DATA:

↓

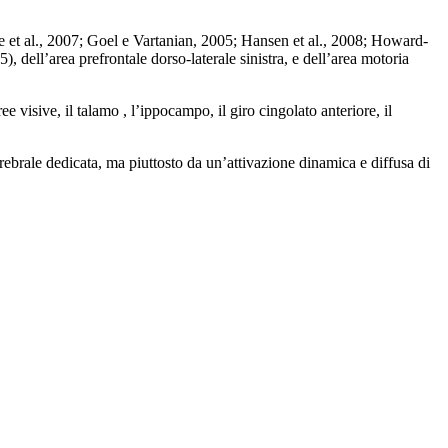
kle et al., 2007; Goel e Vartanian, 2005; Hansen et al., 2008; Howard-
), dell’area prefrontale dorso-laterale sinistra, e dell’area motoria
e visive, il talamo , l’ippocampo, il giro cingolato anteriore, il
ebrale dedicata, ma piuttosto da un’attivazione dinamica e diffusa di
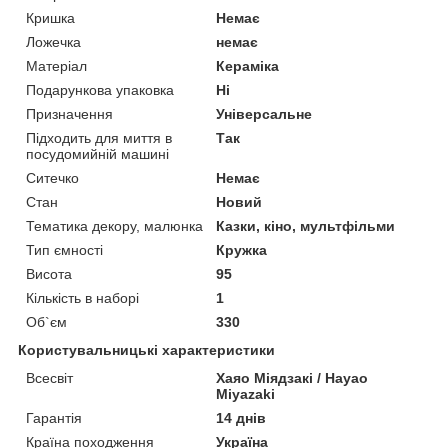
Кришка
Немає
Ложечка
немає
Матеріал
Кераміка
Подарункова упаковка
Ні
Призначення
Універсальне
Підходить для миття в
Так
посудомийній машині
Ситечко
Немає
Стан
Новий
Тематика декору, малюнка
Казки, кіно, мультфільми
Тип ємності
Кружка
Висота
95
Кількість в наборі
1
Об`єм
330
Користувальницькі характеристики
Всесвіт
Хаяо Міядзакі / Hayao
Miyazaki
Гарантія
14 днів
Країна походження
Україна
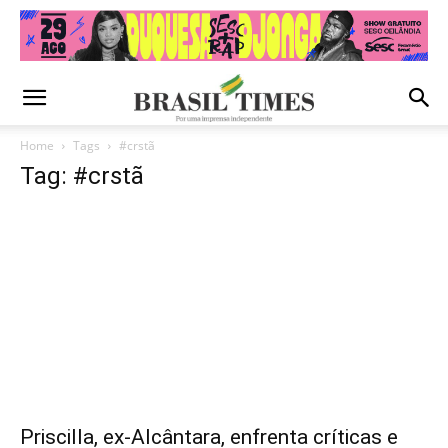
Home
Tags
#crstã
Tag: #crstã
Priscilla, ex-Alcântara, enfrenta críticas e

↑

EXERCISE DESCRIPTION: Return the listing verbatim; pictures are not part of the copy.

REPLY:
kle et al., 2007; Goel e Vartanian, 2005; Hansen et al., 2008; Howard-
), dell’area prefrontale dorso-laterale sinistra, e dell’area motoria
e visive, il talamo , l’ippocampo, il giro cingolato anteriore, il
ebrale dedicata, ma piuttosto da un’attivazione dinamica e diffusa di
Кришка
Немає
Ложечка
немає
Матеріал
Кераміка
Подарункова упаковка
Ні
Призначення
Універсальне
Підходить для миття в
Так
посудомийній машині
Ситечко
Немає
Стан
Новий
Тематика декору, малюнка
Казки, кіно, мультфільми
Тип ємності
Кружка
Висота
95
Кількість в наборі
1
Об`єм
330
Користувальницькі характеристики
Всесвіт
Хаяо Міядзакі / Hayao
Miyazaki
Гарантія
14 днів
Країна походження
Україна
Home
Tags
#crstã
Tag: #crstã
Priscilla, ex-Alcântara, enfrenta críticas e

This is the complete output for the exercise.